# How do I remove thinset from cement board?



## Leoskee (Dec 19, 2007)

The tile job in my bathroom was a complete failure. Three years after the job was done the tiles have started to crack. I pulled up a piece and realized that it was not attached to the thinset. I started to pull up more tiles and realized that they all have the same problem. The thinset was laid down but the porcelin tiles did not stick. 

How do I remove the thinset so that I can redo the job? Is there a way or will I have to remove and reinstall the cement board? Thanks.


----------



## crankcase (Sep 21, 2010)

I had to redo a floor from the knucklehead that had the house before me. He just set the tiles directly on the OSB subfloor It was cracking the tiles on every seam. I used a 4" angle grinder with the most agressive sanding disks I could find I think it was 36 grit, get a couple disks The grout seemed to be a little tougher than the thinset to grind. Even with a shop vac running with one hand and grinder in the other it made a horrible mess. So contain the area. If you have the white stuff (thinset or mastic I can remember anymore it will be easier to distinguish from the cement board, It works fast, use a sweeping crescent motion and keep the grinder moving or it will dig in to your existing cement board. When you think your done, sweep or vac the area and double check that you didn't miss any spots.

* **Entries provided**:
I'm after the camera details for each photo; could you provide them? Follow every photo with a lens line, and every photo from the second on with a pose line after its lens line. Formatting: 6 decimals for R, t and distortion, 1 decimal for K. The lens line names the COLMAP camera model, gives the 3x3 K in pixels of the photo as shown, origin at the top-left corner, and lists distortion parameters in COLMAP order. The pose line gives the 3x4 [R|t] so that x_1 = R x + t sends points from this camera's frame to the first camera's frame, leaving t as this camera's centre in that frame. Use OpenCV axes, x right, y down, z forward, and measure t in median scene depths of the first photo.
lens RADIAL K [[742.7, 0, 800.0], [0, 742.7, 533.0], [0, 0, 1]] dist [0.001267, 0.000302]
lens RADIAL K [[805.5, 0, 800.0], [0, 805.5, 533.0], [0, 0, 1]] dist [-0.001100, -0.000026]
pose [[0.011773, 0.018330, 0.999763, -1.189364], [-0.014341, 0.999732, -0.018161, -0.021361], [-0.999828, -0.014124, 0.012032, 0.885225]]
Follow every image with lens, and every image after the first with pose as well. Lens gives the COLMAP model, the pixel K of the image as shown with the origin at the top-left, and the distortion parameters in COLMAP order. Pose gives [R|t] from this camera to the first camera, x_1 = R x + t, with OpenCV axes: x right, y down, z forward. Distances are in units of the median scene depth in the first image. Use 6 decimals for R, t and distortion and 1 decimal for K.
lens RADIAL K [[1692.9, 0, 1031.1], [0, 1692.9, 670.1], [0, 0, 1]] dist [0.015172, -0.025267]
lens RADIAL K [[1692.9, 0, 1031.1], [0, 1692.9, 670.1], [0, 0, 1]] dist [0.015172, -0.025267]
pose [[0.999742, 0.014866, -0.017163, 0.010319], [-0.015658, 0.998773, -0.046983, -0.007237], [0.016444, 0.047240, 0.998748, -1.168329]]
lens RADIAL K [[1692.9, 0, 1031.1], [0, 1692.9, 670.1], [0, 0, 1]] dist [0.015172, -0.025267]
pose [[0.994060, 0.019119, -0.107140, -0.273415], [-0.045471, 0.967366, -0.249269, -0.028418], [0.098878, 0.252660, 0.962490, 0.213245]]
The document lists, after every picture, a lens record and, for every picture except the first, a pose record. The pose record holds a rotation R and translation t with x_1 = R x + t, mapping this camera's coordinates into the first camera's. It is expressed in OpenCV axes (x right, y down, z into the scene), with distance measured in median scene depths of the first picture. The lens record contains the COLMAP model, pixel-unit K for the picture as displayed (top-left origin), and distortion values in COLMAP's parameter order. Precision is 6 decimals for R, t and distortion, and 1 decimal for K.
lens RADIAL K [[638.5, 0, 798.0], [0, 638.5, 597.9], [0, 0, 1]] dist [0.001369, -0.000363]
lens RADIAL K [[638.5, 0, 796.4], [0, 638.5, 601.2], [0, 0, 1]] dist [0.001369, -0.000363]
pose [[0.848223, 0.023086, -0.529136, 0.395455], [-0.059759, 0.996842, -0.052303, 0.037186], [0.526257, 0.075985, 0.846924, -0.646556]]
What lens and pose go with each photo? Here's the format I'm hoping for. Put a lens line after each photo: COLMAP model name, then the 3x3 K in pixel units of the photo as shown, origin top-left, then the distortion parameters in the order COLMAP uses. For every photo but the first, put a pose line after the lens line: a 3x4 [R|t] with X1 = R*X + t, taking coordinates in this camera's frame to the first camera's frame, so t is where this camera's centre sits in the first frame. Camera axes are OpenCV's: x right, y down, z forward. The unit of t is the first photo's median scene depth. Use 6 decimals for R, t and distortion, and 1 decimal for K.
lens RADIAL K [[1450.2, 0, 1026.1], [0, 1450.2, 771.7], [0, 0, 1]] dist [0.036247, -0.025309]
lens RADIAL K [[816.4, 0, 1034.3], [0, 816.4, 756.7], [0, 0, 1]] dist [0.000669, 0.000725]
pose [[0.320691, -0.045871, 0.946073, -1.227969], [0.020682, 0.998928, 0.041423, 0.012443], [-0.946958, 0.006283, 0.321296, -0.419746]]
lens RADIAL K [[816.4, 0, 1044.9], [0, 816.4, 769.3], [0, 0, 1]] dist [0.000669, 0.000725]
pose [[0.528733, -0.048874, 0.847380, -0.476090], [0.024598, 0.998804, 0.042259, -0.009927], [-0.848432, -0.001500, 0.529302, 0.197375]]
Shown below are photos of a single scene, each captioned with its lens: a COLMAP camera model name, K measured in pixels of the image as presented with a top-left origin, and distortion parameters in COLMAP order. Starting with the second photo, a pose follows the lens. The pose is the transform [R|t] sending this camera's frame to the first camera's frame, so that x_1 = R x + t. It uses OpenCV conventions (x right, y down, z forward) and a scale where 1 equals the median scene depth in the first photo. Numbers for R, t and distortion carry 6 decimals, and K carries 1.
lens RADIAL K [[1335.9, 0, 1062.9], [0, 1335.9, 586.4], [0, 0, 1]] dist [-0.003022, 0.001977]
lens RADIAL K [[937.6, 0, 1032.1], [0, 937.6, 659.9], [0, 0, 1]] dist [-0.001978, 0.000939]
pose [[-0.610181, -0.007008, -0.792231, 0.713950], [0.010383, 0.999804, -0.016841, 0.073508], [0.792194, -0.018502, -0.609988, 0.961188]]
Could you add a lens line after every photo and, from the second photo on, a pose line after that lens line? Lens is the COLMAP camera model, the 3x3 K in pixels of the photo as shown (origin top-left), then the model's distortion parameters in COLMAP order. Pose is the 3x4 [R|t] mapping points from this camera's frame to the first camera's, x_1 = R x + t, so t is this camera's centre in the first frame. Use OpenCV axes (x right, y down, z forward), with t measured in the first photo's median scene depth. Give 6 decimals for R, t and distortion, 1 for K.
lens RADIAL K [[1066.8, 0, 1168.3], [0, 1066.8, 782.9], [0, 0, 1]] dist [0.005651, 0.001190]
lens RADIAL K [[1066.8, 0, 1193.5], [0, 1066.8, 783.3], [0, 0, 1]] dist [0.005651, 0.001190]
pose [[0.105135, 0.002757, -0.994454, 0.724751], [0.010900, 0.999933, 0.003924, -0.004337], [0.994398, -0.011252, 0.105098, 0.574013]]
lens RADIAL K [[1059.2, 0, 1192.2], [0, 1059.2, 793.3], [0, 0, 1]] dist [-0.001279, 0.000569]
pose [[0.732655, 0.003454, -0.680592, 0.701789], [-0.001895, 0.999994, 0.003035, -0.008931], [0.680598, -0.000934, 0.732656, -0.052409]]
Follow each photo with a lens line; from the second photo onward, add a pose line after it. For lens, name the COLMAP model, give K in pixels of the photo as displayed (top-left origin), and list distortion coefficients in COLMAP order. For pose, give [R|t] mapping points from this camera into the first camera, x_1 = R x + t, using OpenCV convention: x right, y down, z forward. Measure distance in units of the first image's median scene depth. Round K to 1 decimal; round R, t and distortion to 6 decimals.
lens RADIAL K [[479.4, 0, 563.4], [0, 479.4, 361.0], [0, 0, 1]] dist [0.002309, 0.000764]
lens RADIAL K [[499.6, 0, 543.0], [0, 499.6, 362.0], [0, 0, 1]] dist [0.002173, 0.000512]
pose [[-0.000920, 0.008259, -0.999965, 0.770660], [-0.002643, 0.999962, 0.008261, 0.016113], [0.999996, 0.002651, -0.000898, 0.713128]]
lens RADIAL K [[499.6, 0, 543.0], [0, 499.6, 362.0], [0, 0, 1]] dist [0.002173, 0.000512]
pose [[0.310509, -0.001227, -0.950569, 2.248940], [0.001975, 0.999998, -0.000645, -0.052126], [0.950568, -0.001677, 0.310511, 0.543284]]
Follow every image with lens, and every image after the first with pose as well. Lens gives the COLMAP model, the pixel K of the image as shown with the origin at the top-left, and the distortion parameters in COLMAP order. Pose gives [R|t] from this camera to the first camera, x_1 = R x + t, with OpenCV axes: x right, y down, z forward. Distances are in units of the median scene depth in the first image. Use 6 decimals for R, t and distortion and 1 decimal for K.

* **Work to complete**: Copy out the entire thread on removing thinset from cement board, word for word. Work only from the thread on removing thinset from cement board.

* **Solution**:
# How do I remove thinset from cement board?



## Leoskee (Dec 19, 2007)

The tile job in my bathroom was a complete failure. Three years after the job was done the tiles have started to crack. I pulled up a piece and realized that it was not attached to the thinset. I started to pull up more tiles and realized that they all have the same problem. The thinset was laid down but the porcelin tiles did not stick. 

How do I remove the thinset so that I can redo the job? Is there a way or will I have to remove and reinstall the cement board? Thanks.


----------



## crankcase (Sep 21, 2010)

I had to redo a floor from the knucklehead that had the house before me. He just set the tiles directly on the OSB subfloor It was cracking the tiles on every seam. I used a 4" angle grinder with the most agressive sanding disks I could find I think it was 36 grit, get a couple disks The grout seemed to be a little tougher than the thinset to grind. Even with a shop vac running with one hand and grinder in the other it made a horrible mess. So contain the area. If you have the white stuff (thinset or mastic I can remember anymore it will be easier to distinguish from the cement board, It works fast, use a sweeping crescent motion and keep the grinder moving or it will dig in to your existing cement board. When you think your done, sweep or vac the area and double check that you didn't miss any spots.